- **EXERCISE DETAILS**: Find the line with "[787,353,891,373] dipped-beam ->" in the records below. Copy it and every line after it, up to and including the line with "[886,376,990,396] dipped-beam ->".

- **DATASET ENTRIES**:
=== Begin Enclosure ===

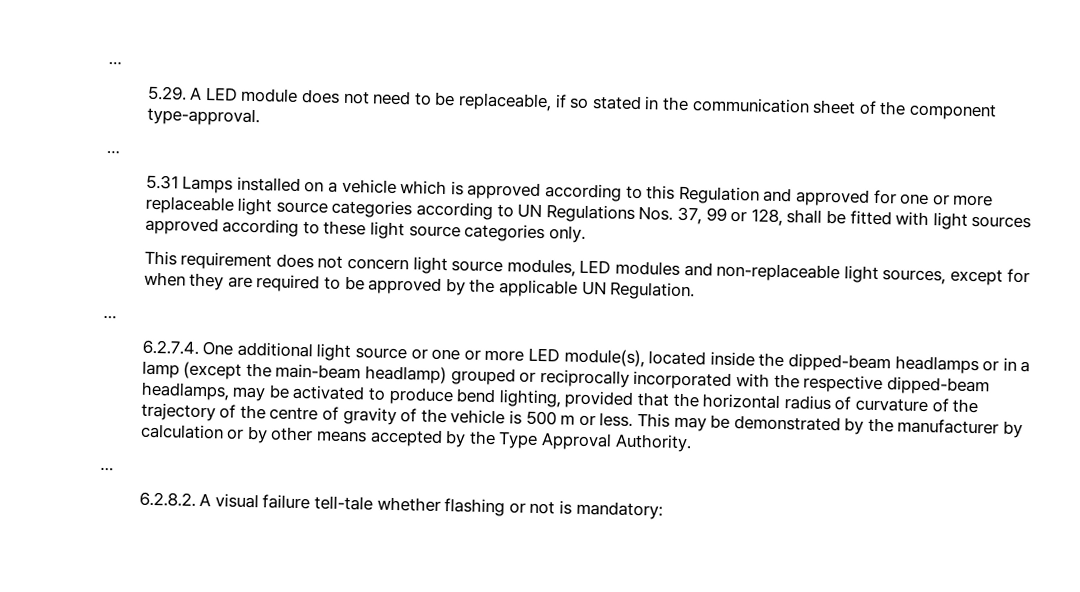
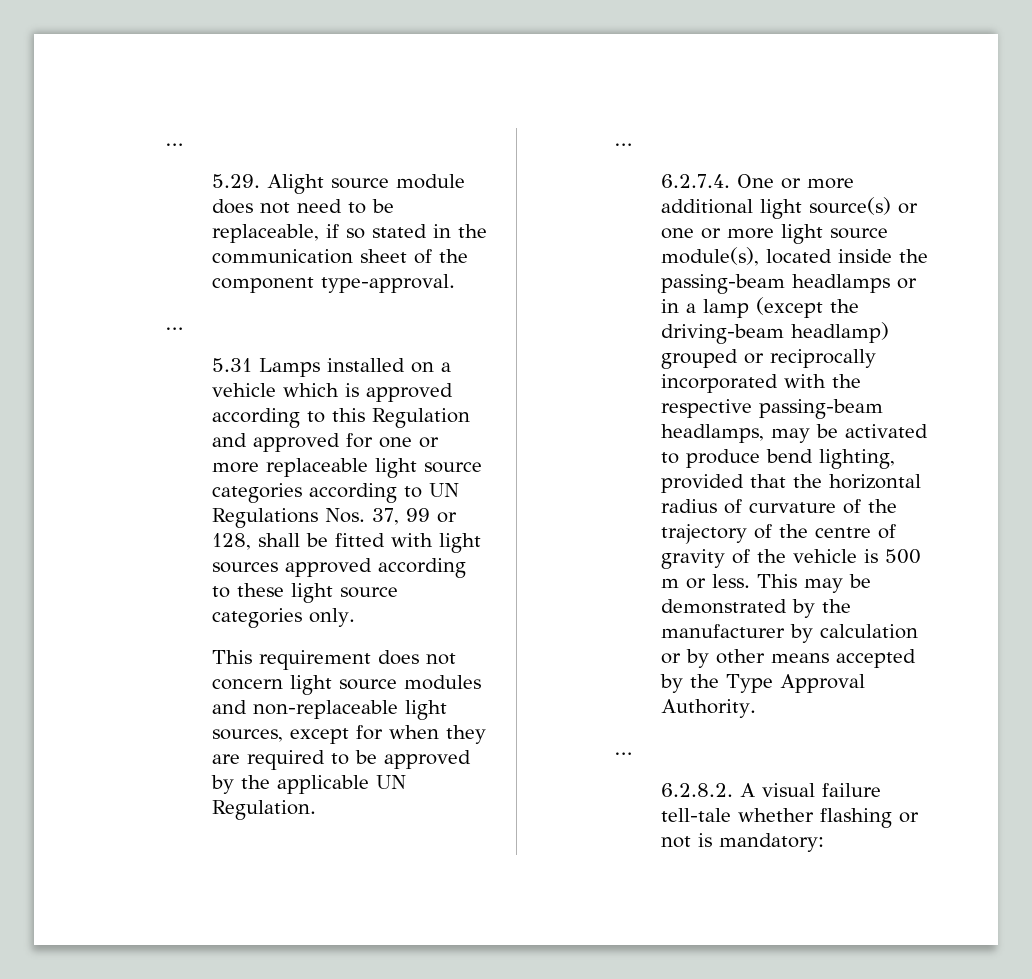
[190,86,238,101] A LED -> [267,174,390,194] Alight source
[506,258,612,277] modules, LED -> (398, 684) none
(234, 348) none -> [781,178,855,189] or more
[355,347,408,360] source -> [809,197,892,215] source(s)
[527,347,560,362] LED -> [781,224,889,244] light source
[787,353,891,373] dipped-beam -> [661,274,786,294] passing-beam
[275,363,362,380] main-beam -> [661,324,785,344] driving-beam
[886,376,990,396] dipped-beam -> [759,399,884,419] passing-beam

=== End Enclosure ===
=== Begin Enclosure ===

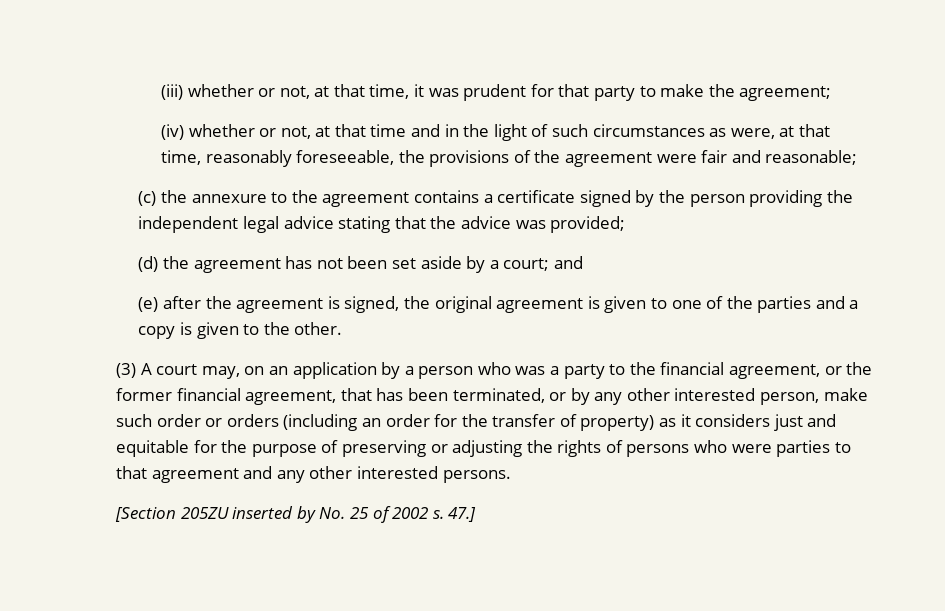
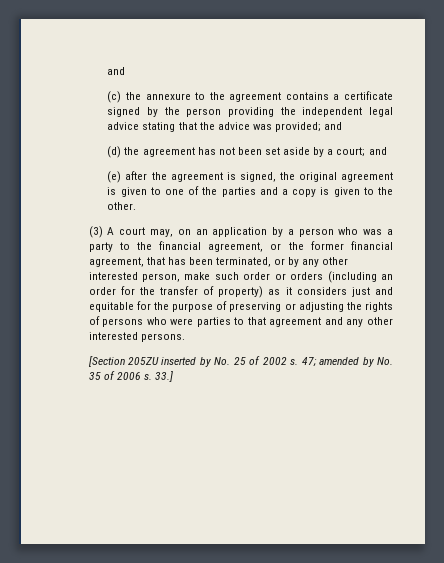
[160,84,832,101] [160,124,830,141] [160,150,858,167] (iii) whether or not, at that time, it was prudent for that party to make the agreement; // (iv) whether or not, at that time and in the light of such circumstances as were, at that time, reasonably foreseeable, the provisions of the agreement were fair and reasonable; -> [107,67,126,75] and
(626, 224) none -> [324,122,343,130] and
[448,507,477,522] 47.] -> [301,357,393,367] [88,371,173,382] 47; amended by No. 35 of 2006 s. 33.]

=== End Enclosure ===

- **RESULT BELOW**:
[787,353,891,373] dipped-beam -> [661,274,786,294] passing-beam
[275,363,362,380] main-beam -> [661,324,785,344] driving-beam
[886,376,990,396] dipped-beam -> [759,399,884,419] passing-beam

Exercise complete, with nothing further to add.